Неужели и он стал уставать — он, Мартьянов? Отчего же? Говорят, весенний перелом влияет. Раньше он не замечал никаких переломов. «С тех пор, как ты связался с этой теорией…» — повторяла не раз Наташа. Еще бы, после такой беседы, как сегодня, или после этого заседания ученого совета в институте…

Вдруг мелькнувшая мысль перебила цепь невеселого раздумья. Заставила выпрямиться, подняла со скамьи. Мартьянов быстро, стремительно зашагал вперед. Рассказать, кому бы рассказать поскорее, какая ему пришла мысль?! Усталости как не бывало.

7

А-а, вот кто может оценить, наверное, эту мысль, понять то, что задумал Мартьянов!

В лаборатории его поджидал Ростовцев. Тот самый, что единственно как-то откликнулся на первое мартьяновское сообщение на ученом совете.

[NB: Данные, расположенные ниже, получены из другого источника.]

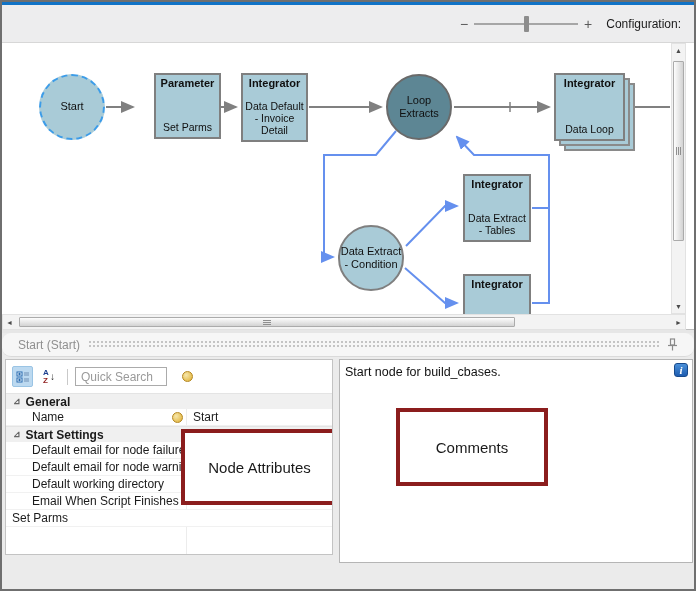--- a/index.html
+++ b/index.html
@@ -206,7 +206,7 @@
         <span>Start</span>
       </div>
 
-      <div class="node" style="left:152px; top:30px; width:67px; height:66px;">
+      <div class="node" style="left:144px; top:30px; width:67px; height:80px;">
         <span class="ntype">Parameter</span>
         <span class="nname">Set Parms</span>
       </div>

Полный, мешковатый, с удобством расположившийся за его письменным столом и погруженный в ожидании в разглядывание какого-то журнала.

И так же спокойно, без излишних предисловий, будто продолжая уже начатую беседу, невозмутимый этот посетитель заговорил о том же, на чем они покончили прошлый раз. О мостиковых соединениях. Сразу вопрос по существу, показывающий, что Ростовцев подходил тогда не зря, думал все это время и прекрасно ухватил общий дух новой методики. Это время он был занят еще и тем, что перебирался в другой научный институт. В институт связи. («А то навестил бы вас и раньше».) Ничего не поделаешь — влюбленный в автоматическую телефонию. А в телефонии без мостиковых схем никуда не двинешься. Мостики и мостики на каждом шагу. А как же их можно все-таки решать алгебраическим путем?

— Без этого к телефонистам с новым методом лучше и не соваться, — с тихой рассудительностью заметил Ростовцев. — У них традиции полувековой давности.

В другой бы раз Мартьянов прямо расстелился бы в подробностях перед таким благодарным слушателем. Мостиковые соединения! Он же приготовил по ним целое исследование. Он не терял времени после своего отчета на ученом совете. Но сейчас он был так занят собственной мыслью, пришедшими соображениями о том, как же ему вообще нужно действовать, что ему было не до подробных объяснений. Когда Мартьянова захватывает какая-нибудь мысль, он уже считает, что и все другие должны только ею и интересоваться. Потому ответ его был пока очень краток.